# Over winter tips.



## fridgeman (Jul 11, 2007)

after some please, normaly i tuck my campers away in the industrial unit but dont have the space at present,so what do you all do so stop damp inside the vans ! heating every now and again of course but any other tips. ! :?:


----------



## sallytrafic (Jan 17, 2006)

I use my van during the winter it is my only vehicle. I try and keep it as dry as possible but a trip to the supermarket in the pouring rain will deposit a lot of moisture inside. (Wet bags wet coats wet shoes rain getting in as the doors are opened).

I use plastic dehumidifiers containing calcium carbonate crystals one in the body of the van one in the overhead locker.

If it is going to be excessively cold I plug it into the mains.

If I'm not going to camp in it for a while say during Jan/Feb I remove bedding from the overhead locker and if I'm not using it as a 'car' for a week or so I will open other cupboards to encourage a flow of air.
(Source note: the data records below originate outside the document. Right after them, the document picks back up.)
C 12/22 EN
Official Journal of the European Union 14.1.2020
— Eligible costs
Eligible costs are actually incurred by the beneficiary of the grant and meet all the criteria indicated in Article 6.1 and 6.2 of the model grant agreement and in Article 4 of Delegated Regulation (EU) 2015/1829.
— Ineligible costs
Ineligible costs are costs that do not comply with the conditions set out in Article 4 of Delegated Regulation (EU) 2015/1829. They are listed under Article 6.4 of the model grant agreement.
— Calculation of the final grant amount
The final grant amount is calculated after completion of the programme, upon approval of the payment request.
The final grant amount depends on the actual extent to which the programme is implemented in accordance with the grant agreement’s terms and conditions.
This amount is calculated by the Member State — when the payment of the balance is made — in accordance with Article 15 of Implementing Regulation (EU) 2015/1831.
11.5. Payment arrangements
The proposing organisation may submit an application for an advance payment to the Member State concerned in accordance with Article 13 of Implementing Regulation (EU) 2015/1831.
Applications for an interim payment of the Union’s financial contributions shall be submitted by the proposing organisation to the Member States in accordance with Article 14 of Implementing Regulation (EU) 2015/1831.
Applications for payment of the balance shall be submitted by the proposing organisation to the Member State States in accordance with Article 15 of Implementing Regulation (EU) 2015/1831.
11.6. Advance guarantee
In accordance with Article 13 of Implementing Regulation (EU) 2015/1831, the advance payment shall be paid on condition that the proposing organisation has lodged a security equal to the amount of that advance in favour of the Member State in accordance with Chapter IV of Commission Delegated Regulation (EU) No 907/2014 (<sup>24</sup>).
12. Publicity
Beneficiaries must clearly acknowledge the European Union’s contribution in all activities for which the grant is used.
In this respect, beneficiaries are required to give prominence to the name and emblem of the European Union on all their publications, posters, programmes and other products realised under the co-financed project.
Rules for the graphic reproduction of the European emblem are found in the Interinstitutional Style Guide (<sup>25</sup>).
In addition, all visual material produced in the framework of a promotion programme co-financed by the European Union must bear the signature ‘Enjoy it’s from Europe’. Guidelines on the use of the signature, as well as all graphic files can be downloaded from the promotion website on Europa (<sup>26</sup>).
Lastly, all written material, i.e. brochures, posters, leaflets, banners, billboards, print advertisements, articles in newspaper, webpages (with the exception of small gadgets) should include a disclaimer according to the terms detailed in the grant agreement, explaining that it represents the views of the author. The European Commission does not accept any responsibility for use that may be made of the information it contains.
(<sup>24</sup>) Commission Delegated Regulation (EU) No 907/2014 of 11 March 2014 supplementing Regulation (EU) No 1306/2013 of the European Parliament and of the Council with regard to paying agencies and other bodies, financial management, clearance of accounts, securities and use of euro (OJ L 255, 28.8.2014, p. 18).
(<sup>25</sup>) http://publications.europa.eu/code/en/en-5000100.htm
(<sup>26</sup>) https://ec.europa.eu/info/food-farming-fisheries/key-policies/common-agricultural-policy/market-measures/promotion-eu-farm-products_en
Sods law is that as soon as I do that I need to go somewhere!

I always leave the top vent open v slightly, short of a hurricane no wet gets in that way


----------



## rowley (May 14, 2005)

I don't do anything really. Ensure the water system is drained and taps left open. Handbrake off. We ensure that we have a weekend away each month.


----------



## 105062 (Jun 10, 2007)

Hi Fridgeman, Please check your mail I have sent you a question re a previous post.
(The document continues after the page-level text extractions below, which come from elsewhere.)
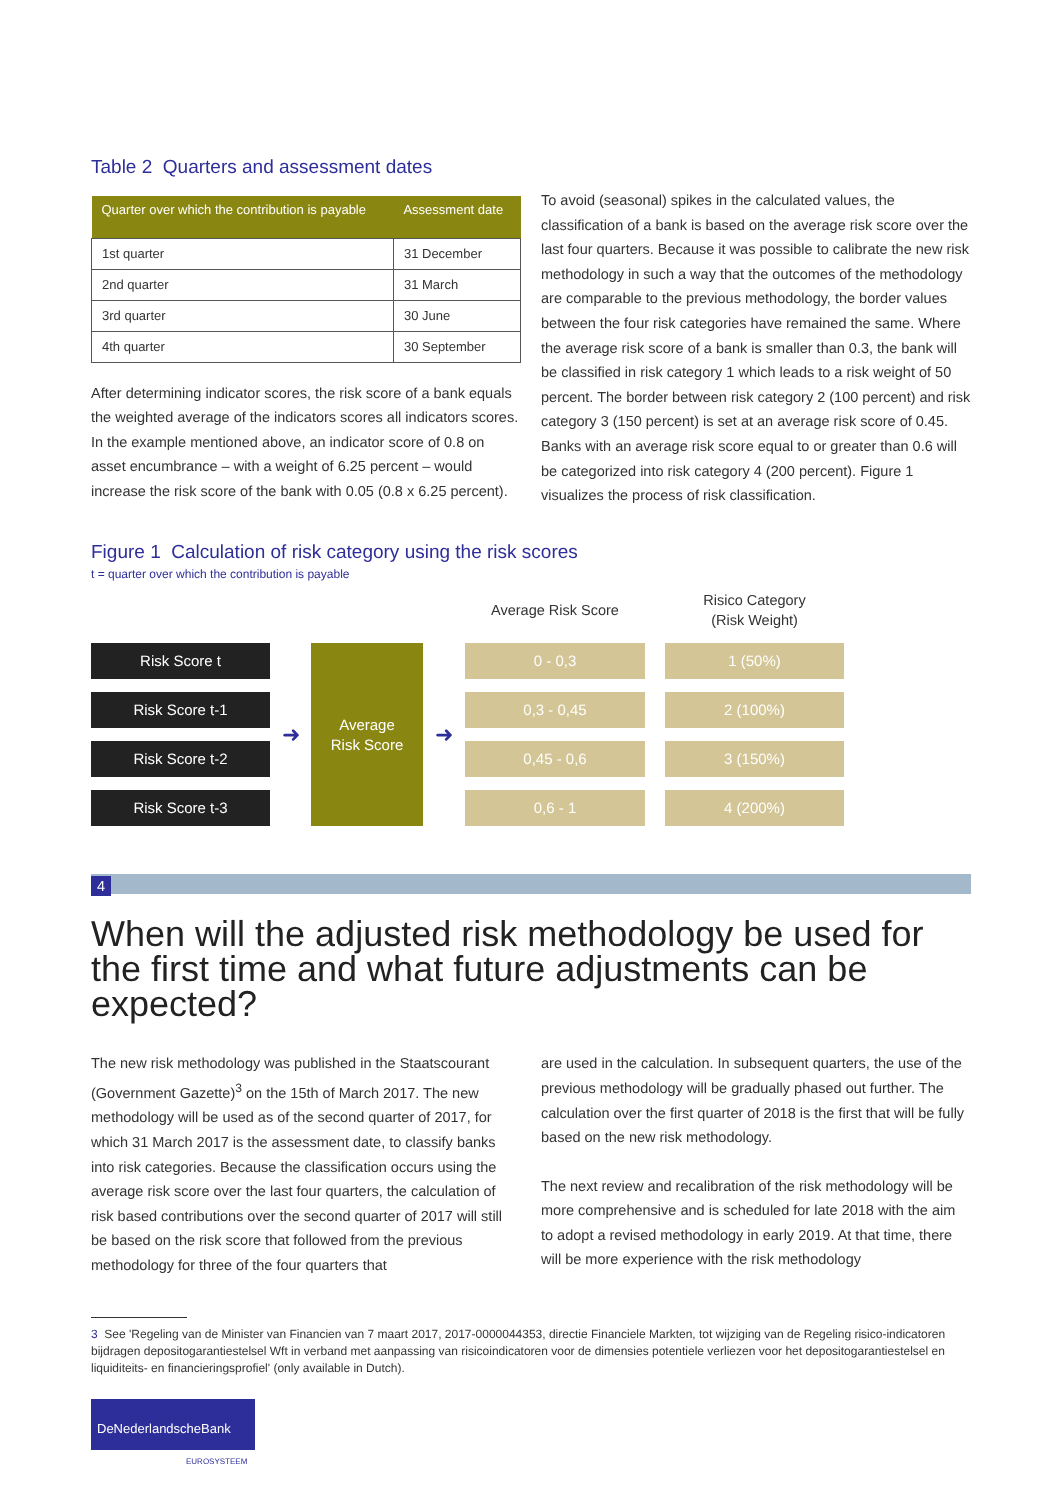Table 2 Quarters and assessment dates
| Quarter over which the contribution is payable | Assessment date |
| --- | --- |
| 1st quarter | 31 December |
| 2nd quarter | 31 March |
| 3rd quarter | 30 June |
| 4th quarter | 30 September |
After determining indicator scores, the risk score of a bank equals the weighted average of the indicators scores all indicators scores. In the example mentioned above, an indicator score of 0.8 on asset encumbrance – with a weight of 6.25 percent – would increase the risk score of the bank with 0.05 (0.8 x 6.25 percent).
To avoid (seasonal) spikes in the calculated values, the classification of a bank is based on the average risk score over the last four quarters. Because it was possible to calibrate the new risk methodology in such a way that the outcomes of the methodology are comparable to the previous methodology, the border values between the four risk categories have remained the same. Where the average risk score of a bank is smaller than 0.3, the bank will be classified in risk category 1 which leads to a risk weight of 50 percent. The border between risk category 2 (100 percent) and risk category 3 (150 percent) is set at an average risk score of 0.45. Banks with an average risk score equal to or greater than 0.6 will be categorized into risk category 4 (200 percent). Figure 1 visualizes the process of risk classification.
Figure 1 Calculation of risk category using the risk scores
t = quarter over which the contribution is payable
Average Risk Score
Risico Category
(Risk Weight)
Risk Score t
Risk Score t-1
Risk Score t-2
Risk Score t-3
➜
Average
Risk Score
➜
0 - 0,3
0,3 - 0,45
0,45 - 0,6
0,6 - 1
1 (50%)
2 (100%)
3 (150%)
4 (200%)
4
When will the adjusted risk methodology be used for the first time and what future adjustments can be expected?
The new risk methodology was published in the Staatscourant (Government Gazette)<sup>3</sup> on the 15th of March 2017. The new methodology will be used as of the second quarter of 2017, for which 31 March 2017 is the assessment date, to classify banks into risk categories. Because the classification occurs using the average risk score over the last four quarters, the calculation of risk based contributions over the second quarter of 2017 will still be based on the risk score that followed from the previous methodology for three of the four quarters that
are used in the calculation. In subsequent quarters, the use of the previous methodology will be gradually phased out further. The calculation over the first quarter of 2018 is the first that will be fully based on the new risk methodology.
The next review and recalibration of the risk methodology will be more comprehensive and is scheduled for late 2018 with the aim to adopt a revised methodology in early 2019. At that time, there will be more experience with the risk methodology
3 See 'Regeling van de Minister van Financien van 7 maart 2017, 2017-0000044353, directie Financiele Markten, tot wijziging van de Regeling risico-indicatoren bijdragen depositogarantiestelsel Wft in verband met aanpassing van risicoindicatoren voor de dimensies potentiele verliezen voor het depositogarantiestelsel en liquiditeits- en financieringsprofiel' (only available in Dutch).
DeNederlandscheBank
EUROSYSTEEM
On my caravan I laid it up all winter outside. Damp and freezing up are the problem. I took all the soft furnishings inside the house, removed the gas, ensure no water was in the pipes and as Franks does opened up the cupboard doors to allow air to circulate.

I kept one caravan 12 years following this procedure so some of it must have been right as the van was perfect when I did sell it! :  

With the Tribute it is a different matter as we are using it for day trips every week so I do not want to lug kit in and out of the house. I have recorded a low of -3.2 deg c so far inside the van so I am toying with the idea of putting a oil filled radiator on a frost stat in the van or just keep it on low (using economy 7) on a night. I have a concourse MGB and a Harley Davidson stored in an insulated garage which has low level heating. This does keep everything perfectly dry. I the past I have covered them but found I got condensation.
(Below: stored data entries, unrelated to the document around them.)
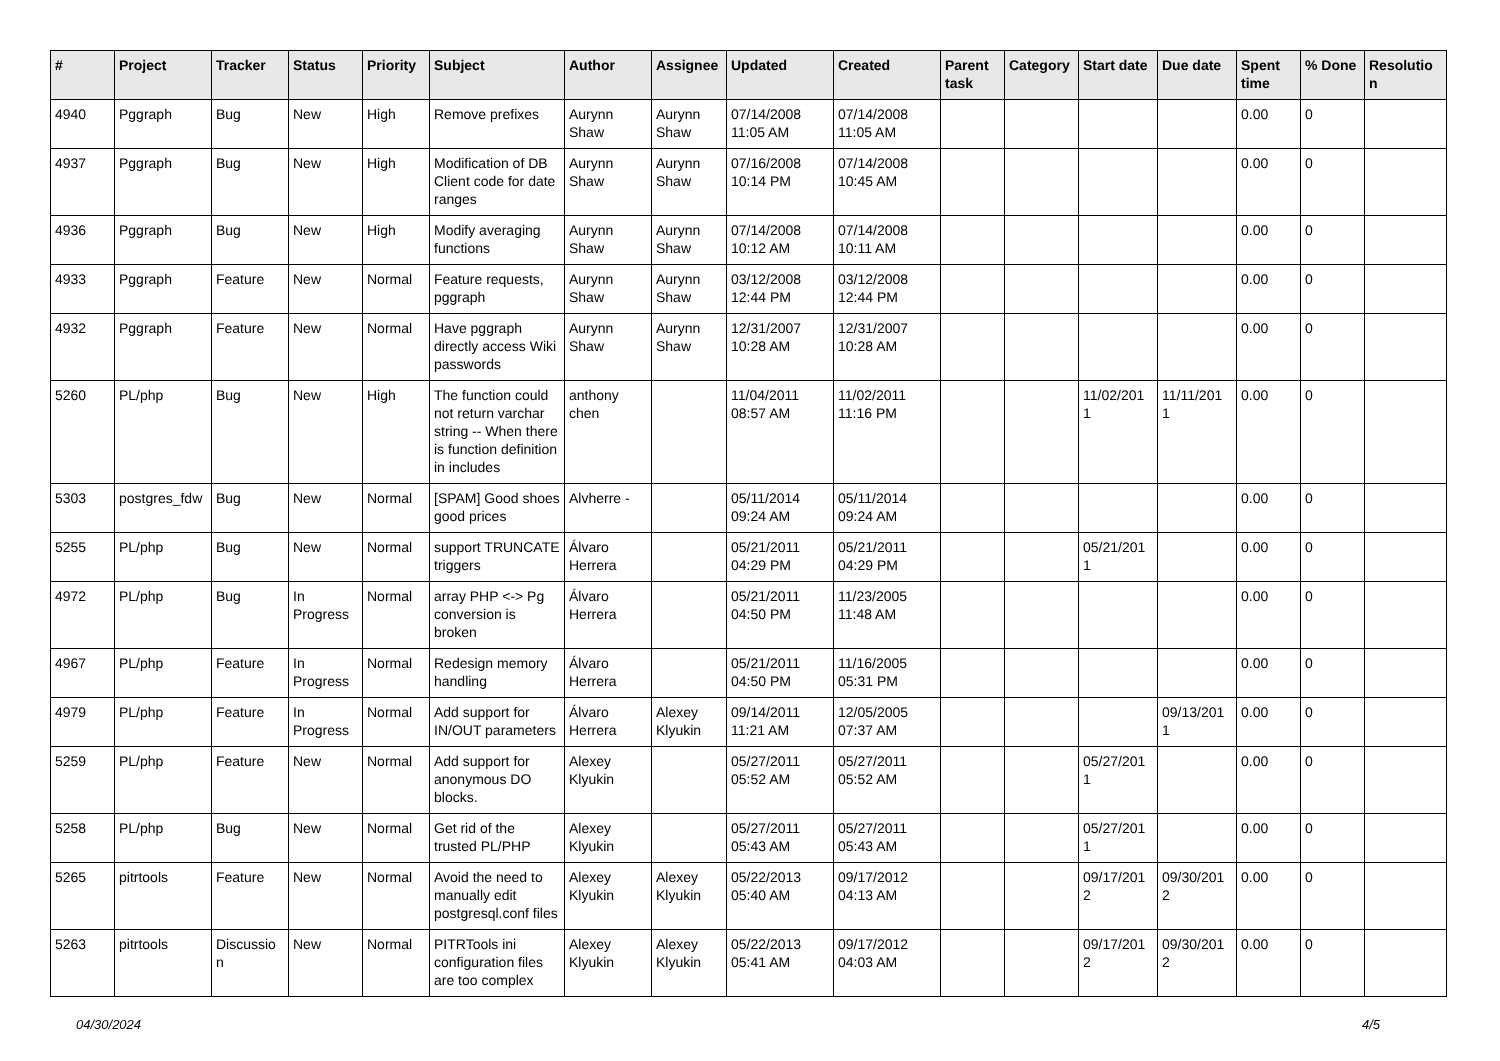| # | Project | Tracker | Status | Priority | Subject | Author | Assignee | Updated | Created | Parent task | Category | Start date | Due date | Spent time | % Done | Resolutio n |
| --- | --- | --- | --- | --- | --- | --- | --- | --- | --- | --- | --- | --- | --- | --- | --- | --- |
| 4940 | Pggraph | Bug | New | High | Remove prefixes | Aurynn Shaw | Aurynn Shaw | 07/14/2008 11:05 AM | 07/14/2008 11:05 AM | | | | | 0.00 | 0 | |
| 4937 | Pggraph | Bug | New | High | Modification of DB Client code for date ranges | Aurynn Shaw | Aurynn Shaw | 07/16/2008 10:14 PM | 07/14/2008 10:45 AM | | | | | 0.00 | 0 | |
| 4936 | Pggraph | Bug | New | High | Modify averaging functions | Aurynn Shaw | Aurynn Shaw | 07/14/2008 10:12 AM | 07/14/2008 10:11 AM | | | | | 0.00 | 0 | |
| 4933 | Pggraph | Feature | New | Normal | Feature requests, pggraph | Aurynn Shaw | Aurynn Shaw | 03/12/2008 12:44 PM | 03/12/2008 12:44 PM | | | | | 0.00 | 0 | |
| 4932 | Pggraph | Feature | New | Normal | Have pggraph directly access Wiki passwords | Aurynn Shaw | Aurynn Shaw | 12/31/2007 10:28 AM | 12/31/2007 10:28 AM | | | | | 0.00 | 0 | |
| 5260 | PL/php | Bug | New | High | The function could not return varchar string -- When there is function definition in includes | anthony chen | | 11/04/2011 08:57 AM | 11/02/2011 11:16 PM | | | 11/02/201 1 | 11/11/201 1 | 0.00 | 0 | |
| 5303 | postgres_fdw | Bug | New | Normal | [SPAM] Good shoes good prices | Alvherre - | | 05/11/2014 09:24 AM | 05/11/2014 09:24 AM | | | | | 0.00 | 0 | |
| 5255 | PL/php | Bug | New | Normal | support TRUNCATE triggers | Álvaro Herrera | | 05/21/2011 04:29 PM | 05/21/2011 04:29 PM | | | 05/21/201 1 | | 0.00 | 0 | |
| 4972 | PL/php | Bug | In Progress | Normal | array PHP <-> Pg conversion is broken | Álvaro Herrera | | 05/21/2011 04:50 PM | 11/23/2005 11:48 AM | | | | | 0.00 | 0 | |
| 4967 | PL/php | Feature | In Progress | Normal | Redesign memory handling | Álvaro Herrera | | 05/21/2011 04:50 PM | 11/16/2005 05:31 PM | | | | | 0.00 | 0 | |
| 4979 | PL/php | Feature | In Progress | Normal | Add support for IN/OUT parameters | Álvaro Herrera | Alexey Klyukin | 09/14/2011 11:21 AM | 12/05/2005 07:37 AM | | | | 09/13/201 1 | 0.00 | 0 | |
| 5259 | PL/php | Feature | New | Normal | Add support for anonymous DO blocks. | Alexey Klyukin | | 05/27/2011 05:52 AM | 05/27/2011 05:52 AM | | | 05/27/201 1 | | 0.00 | 0 | |
| 5258 | PL/php | Bug | New | Normal | Get rid of the trusted PL/PHP | Alexey Klyukin | | 05/27/2011 05:43 AM | 05/27/2011 05:43 AM | | | 05/27/201 1 | | 0.00 | 0 | |
| 5265 | pitrtools | Feature | New | Normal | Avoid the need to manually edit postgresql.conf files | Alexey Klyukin | Alexey Klyukin | 05/22/2013 05:40 AM | 09/17/2012 04:13 AM | | | 09/17/201 2 | 09/30/201 2 | 0.00 | 0 | |
| 5263 | pitrtools | Discussio n | New | Normal | PITRTools ini configuration files are too complex | Alexey Klyukin | Alexey Klyukin | 05/22/2013 05:41 AM | 09/17/2012 04:03 AM | | | 09/17/201 2 | 09/30/201 2 | 0.00 | 0 | |
04/30/2024 4/5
Has Anyone tried heating the van in between periods of use, do you get condensation ?


----------



## 105062 (Jun 10, 2007)

Have been checking the humidity in the van this week as it is 6 days since it has been used and it is averaging 92% which sounds high to me so will try a heater and see if it comes down. 8O 

PS The DIY insulation is working, today it was 10.7 deg c outside and 4 Deg C inside so I opened the doors to warm it up :roll:


----------



## fridgeman (Jul 11, 2007)

thats the problem humidity, in my garage i run a dehumidifier on a timer [12hrs a day] to keep the old escort from dropping to bits, may i suggest this is a far better option than low level heating as it may be cold but its bone dry,you still can get humidity with heating.

think i,ll get a another one and stick it in the 650,thanks for the tips guys


----------